押解文书上写得明明白白,人丢了,我们要吃官司的。”
他把绳索往林冲面前一递,语气还是那么和气道。
“我们容你休息一下。你呢,也绑一下,意思意思,等稍后歇息够了。我们就给你解开。如何?”
林冲看着绳索,心中察觉不对。抬起头,看着薛霸的脸。嘴唇动了动,声音沙哑道。
“当真,要缚我林冲?”
薛霸立时顿足,脸上露出为难之色,像是受了天大的委屈,语气又急又诚恳道。
“林教头莫要想差了!大宋律法写得明明白白,押解犯人,本就要上枷锁、缚绳索,这是规矩!
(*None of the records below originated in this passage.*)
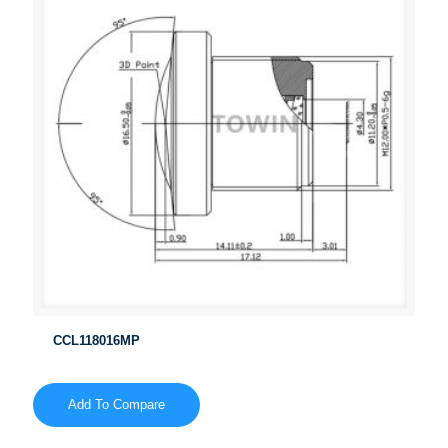
CCL118016MP
Add To Compare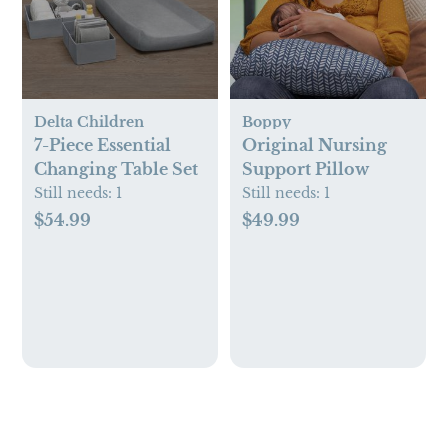
Delta Children
Boppy
7-Piece Essential
Original Nursing
Changing Table Set
Support Pillow
Still needs:
1
Still needs:
1
$54.99
$49.99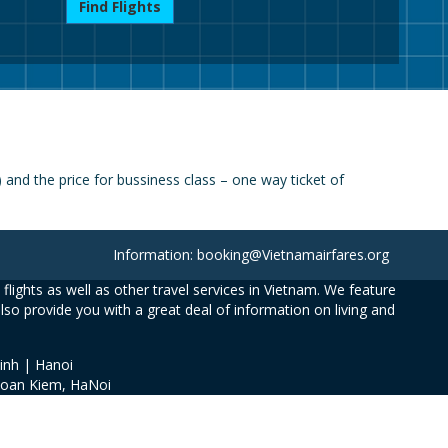
Find Flights
nd the price for bussiness class – one way ticket of
Information: booking@Vietnamairfares.org
flights as well as other travel services in Vietnam. We feature
also provide you with a great deal of information on living and
inh | Hanoi
Hoan Kiem, HaNoi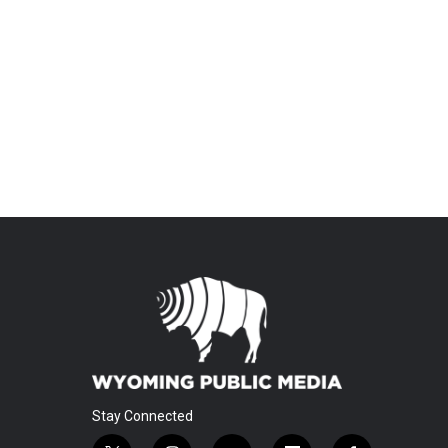
Stay Connected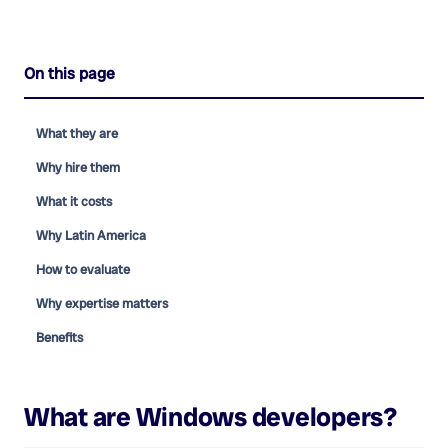
On this page
What they are
Why hire them
What it costs
Why Latin America
How to evaluate
Why expertise matters
Benefits
What are
Windows developers
?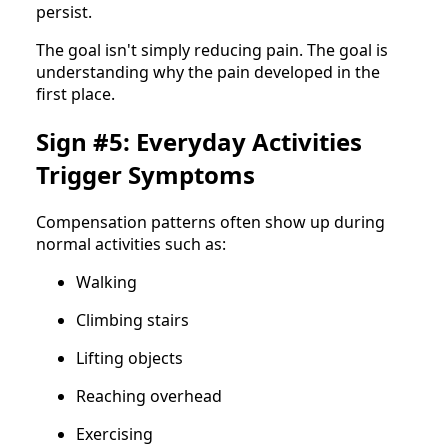
persist.
The goal isn't simply reducing pain. The goal is
understanding why the pain developed in the
first place.
Sign #5: Everyday Activities
Trigger Symptoms
Compensation patterns often show up during
normal activities such as:
Walking
Climbing stairs
Lifting objects
Reaching overhead
Exercising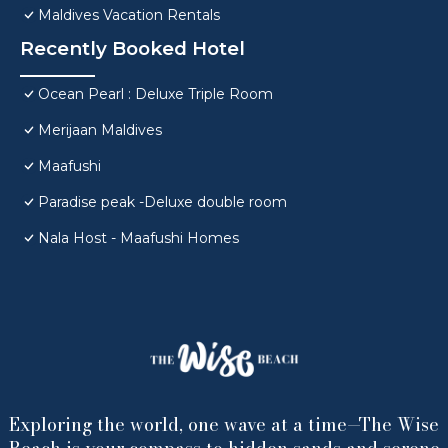
Maldives Vacation Rentals
Recently Booked Hotel
Ocean Pearl : Deluxe Triple Room
Merijaan Maldives
Maafushi
Paradise peak -Deluxe double room
Nala Host - Maafushi Homes
Exploring the world, one wave at a time—The Wise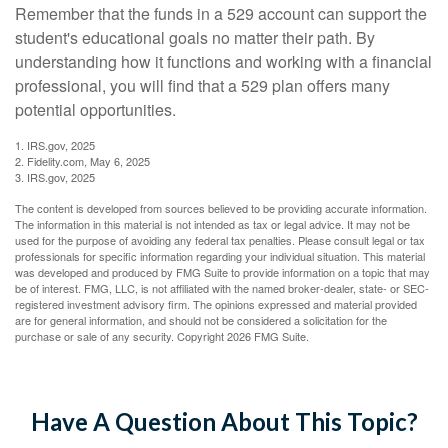
Remember that the funds in a 529 account can support the
student's educational goals no matter their path. By
understanding how it functions and working with a financial
professional, you will find that a 529 plan offers many
potential opportunities.
1. IRS.gov, 2025
2. Fidelity.com, May 6, 2025
3. IRS.gov, 2025
The content is developed from sources believed to be providing accurate information.
The information in this material is not intended as tax or legal advice. It may not be
used for the purpose of avoiding any federal tax penalties. Please consult legal or tax
professionals for specific information regarding your individual situation. This material
was developed and produced by FMG Suite to provide information on a topic that may
be of interest. FMG, LLC, is not affiliated with the named broker-dealer, state- or SEC-
registered investment advisory firm. The opinions expressed and material provided
are for general information, and should not be considered a solicitation for the
purchase or sale of any security. Copyright
2026 FMG Suite.
Have A Question About This Topic?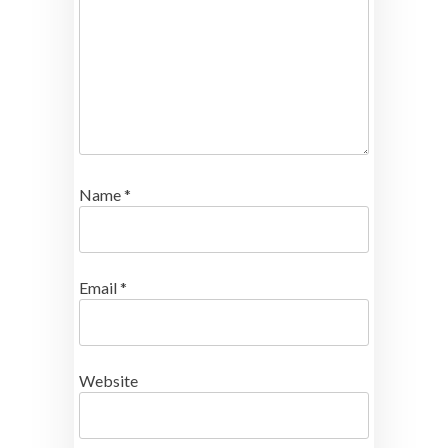
Name
*
Email
*
Website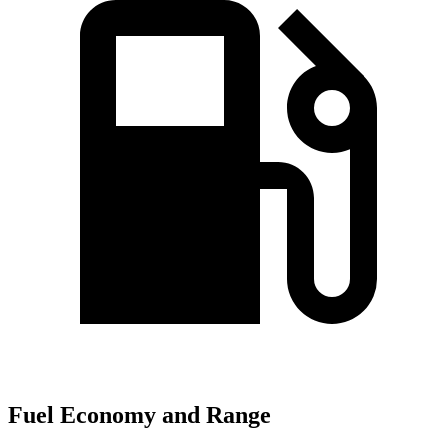
Fuel Economy and Range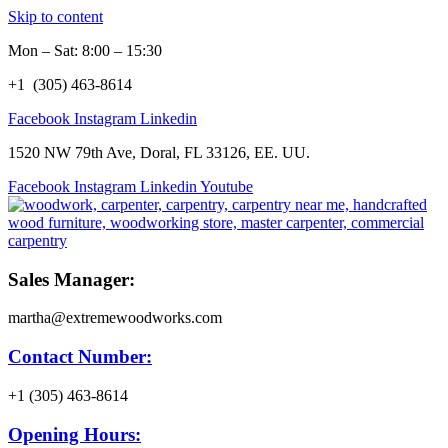
Skip to content
Mon – Sat: 8:00 – 15:30
+1 (305) 463-8614
Facebook
Instagram
Linkedin
1520 NW 79th Ave, Doral, FL 33126, EE. UU.
Facebook
Instagram
Linkedin
Youtube
Sales Manager:
martha@extremewoodworks.com
Contact Number:
+1 (305) 463-8614
Opening Hours:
我们也是照章办事,不是针对你一个人。教头已经行到此处,莫非还要做逃犯不成?
林教头是明白人,当知这世上,有些事,不是你想怎样就怎样的。”
他的话说得滴水不漏,句句都在理。
林冲闻言一愣,气势立时一泄。面色又挣扎不断。
林中。
一人带枷,浑身腌臜血渍,跪在树根旁边。两人一左一右站立,一人拿绳,一人持棍,居高临下地看着他。
林中僵持,唯有风声燥热。
“呼——”
林丛动。
一只野猪从灌木丛中窜出,獠牙外翻,鬃毛倒竖,眼珠子通红,夺路狂奔。
生生逼开董超薛霸二人,头也不回的奔去。
“咻——”
一支箭从林中射出,快得看不见轨迹,径直没入野猪后臀,又从眼眶贯出。
野猪又冲了几步,前腿一软,栽倒在地,滑出去丈许,撞在一棵松树上,树身一震,松针簌簌落下。